Below diagram illustrates the relationship of trace and spans

source: Spring Cloud Sleuth official docs

Blackbuck uses ELK stack for log management. Since the traceId remains same along the flow, it is used in logging so that when we search in ElasticSearch with this traceId, logs from different services can be searched in a single place. Also, traceId is being included in the data collected by the APM (Newrelic) so that app errors analysis or performance analysis done on the APM data can be traced back.

At Blackbuck, we use Brave, a distributed tracing instrumentation library. With Brave, typically trace data is sent to Zipkin server, however third-party plugins are available to send to alternate services such as Amazon X-Ray. We send trace data to Zipkin server.

Zipkin Flow Overview

The component in an instrumented app that sends data to Zipkin is called a Reporter. Reporters send trace data via one of the several transports to Zipkin collectors, which persist trace data to storage. Later, storage is queried by the API to provide data to the UI. Below diagram describes this flow

source: Zipkin Official docs

Trace instrumentation reports spans asynchronously to prevent delays or failures relating to the tracing system from delaying or breaking user code.

There are three primary transports for the trace data: HTTP, Kafka and Scribe.Once the trace data arrives at the Zipkin collector daemon, it is validated, stored, and indexed for lookups by the Zipkin collector. The trace data can be persisted to a choice of database such as Cassandra , ElasticSearch or MySQL

At Blackbuck we have chose Kafka transporter for sending span data to Zipkin and ElasticSearch as DB as we use the ES cluster setup for many other internal needs.

For example, a request has to flow through service1, service2, service3 as traceId is common to these services, the log search process is simplified where we search with traceId and all the logs for that business transaction appear in the same place . Below screenshot illustrates this

Once the data are reported to Zipkin, we can query and view the data on the UI component of Zipkin server. Below is an example data

As shown in the UI, We can visualise which call is taking how much time and when there are performance issues, we can simply check here which service is causing it and deep dive into that service to fix the issue.
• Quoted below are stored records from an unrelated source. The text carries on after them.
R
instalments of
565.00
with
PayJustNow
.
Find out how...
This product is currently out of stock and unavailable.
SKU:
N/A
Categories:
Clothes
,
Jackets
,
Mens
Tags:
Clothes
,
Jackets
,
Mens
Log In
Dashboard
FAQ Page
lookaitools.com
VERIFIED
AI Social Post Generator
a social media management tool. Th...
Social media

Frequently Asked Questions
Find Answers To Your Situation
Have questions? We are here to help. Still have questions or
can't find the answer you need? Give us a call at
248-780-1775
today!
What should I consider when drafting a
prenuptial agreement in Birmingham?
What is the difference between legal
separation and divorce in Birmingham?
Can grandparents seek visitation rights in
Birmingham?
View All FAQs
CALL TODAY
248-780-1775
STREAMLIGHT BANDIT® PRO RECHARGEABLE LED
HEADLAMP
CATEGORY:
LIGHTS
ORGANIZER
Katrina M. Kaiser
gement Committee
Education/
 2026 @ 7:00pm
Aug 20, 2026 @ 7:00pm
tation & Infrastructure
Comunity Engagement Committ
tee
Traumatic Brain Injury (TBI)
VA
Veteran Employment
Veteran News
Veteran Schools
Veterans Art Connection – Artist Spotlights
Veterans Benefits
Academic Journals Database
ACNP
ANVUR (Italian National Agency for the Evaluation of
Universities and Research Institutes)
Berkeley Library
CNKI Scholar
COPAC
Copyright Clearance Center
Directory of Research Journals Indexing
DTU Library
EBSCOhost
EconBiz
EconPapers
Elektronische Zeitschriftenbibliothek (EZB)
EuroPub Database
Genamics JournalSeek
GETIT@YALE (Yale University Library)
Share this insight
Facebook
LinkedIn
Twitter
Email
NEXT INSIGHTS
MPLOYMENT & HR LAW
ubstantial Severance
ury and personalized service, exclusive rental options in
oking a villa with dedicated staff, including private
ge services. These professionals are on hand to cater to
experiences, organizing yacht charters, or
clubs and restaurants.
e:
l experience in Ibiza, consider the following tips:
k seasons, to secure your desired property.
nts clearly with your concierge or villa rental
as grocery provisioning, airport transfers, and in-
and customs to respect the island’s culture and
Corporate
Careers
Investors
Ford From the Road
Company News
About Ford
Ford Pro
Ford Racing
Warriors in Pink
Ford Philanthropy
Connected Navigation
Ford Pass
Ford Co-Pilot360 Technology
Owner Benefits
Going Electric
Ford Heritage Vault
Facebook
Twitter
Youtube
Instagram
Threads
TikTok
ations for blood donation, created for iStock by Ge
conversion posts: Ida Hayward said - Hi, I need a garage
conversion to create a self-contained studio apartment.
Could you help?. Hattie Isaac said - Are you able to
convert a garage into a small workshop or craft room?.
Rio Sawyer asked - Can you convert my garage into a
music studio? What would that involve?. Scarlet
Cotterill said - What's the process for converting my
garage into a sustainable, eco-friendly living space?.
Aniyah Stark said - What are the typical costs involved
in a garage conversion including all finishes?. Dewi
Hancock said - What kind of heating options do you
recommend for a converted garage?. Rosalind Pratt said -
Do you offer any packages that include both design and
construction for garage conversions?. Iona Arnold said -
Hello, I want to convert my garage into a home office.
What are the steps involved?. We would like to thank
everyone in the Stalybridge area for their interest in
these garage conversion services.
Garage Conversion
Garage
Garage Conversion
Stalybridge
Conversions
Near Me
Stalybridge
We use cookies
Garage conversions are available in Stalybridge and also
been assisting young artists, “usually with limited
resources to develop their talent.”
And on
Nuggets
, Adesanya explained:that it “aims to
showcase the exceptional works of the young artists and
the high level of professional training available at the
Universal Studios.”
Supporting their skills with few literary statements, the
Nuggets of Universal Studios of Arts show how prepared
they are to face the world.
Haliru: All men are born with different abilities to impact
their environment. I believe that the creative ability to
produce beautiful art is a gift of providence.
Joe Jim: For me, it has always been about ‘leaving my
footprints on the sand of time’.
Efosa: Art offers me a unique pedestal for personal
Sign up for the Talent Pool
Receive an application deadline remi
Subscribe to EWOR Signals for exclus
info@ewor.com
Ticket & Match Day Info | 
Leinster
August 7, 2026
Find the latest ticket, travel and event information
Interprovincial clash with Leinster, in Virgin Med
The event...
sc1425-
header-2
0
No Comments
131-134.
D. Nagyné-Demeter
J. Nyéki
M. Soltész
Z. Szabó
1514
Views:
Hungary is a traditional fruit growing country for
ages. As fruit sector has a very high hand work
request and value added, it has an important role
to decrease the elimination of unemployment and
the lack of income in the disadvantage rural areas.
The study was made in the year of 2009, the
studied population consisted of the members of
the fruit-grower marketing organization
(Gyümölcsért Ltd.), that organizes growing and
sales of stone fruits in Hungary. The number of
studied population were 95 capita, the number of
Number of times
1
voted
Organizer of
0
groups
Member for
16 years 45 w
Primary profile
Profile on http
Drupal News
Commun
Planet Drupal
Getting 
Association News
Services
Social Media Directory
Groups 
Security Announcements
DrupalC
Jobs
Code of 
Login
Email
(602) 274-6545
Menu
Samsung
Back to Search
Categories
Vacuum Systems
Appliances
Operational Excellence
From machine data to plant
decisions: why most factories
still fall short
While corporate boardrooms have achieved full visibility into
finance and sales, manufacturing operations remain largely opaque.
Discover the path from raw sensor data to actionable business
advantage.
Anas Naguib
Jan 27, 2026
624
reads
When we click on any of the span, more information like client ip address, exact start and end of the http call execution captured and any other custom data collected is provided for viewing as shown below

Service Dependency Graphs  

Since the data captured for distributed tracing has the interactions between different services, it can be used to analyse the dependencies between different services

Zipkin includes a tool to build service dependency diagrams from traces, including the count of calls and how many errors exist. Below is an example service dependency diagram. At BlackBuck we use this to detect and remove any circular dependency and also to scale our systems.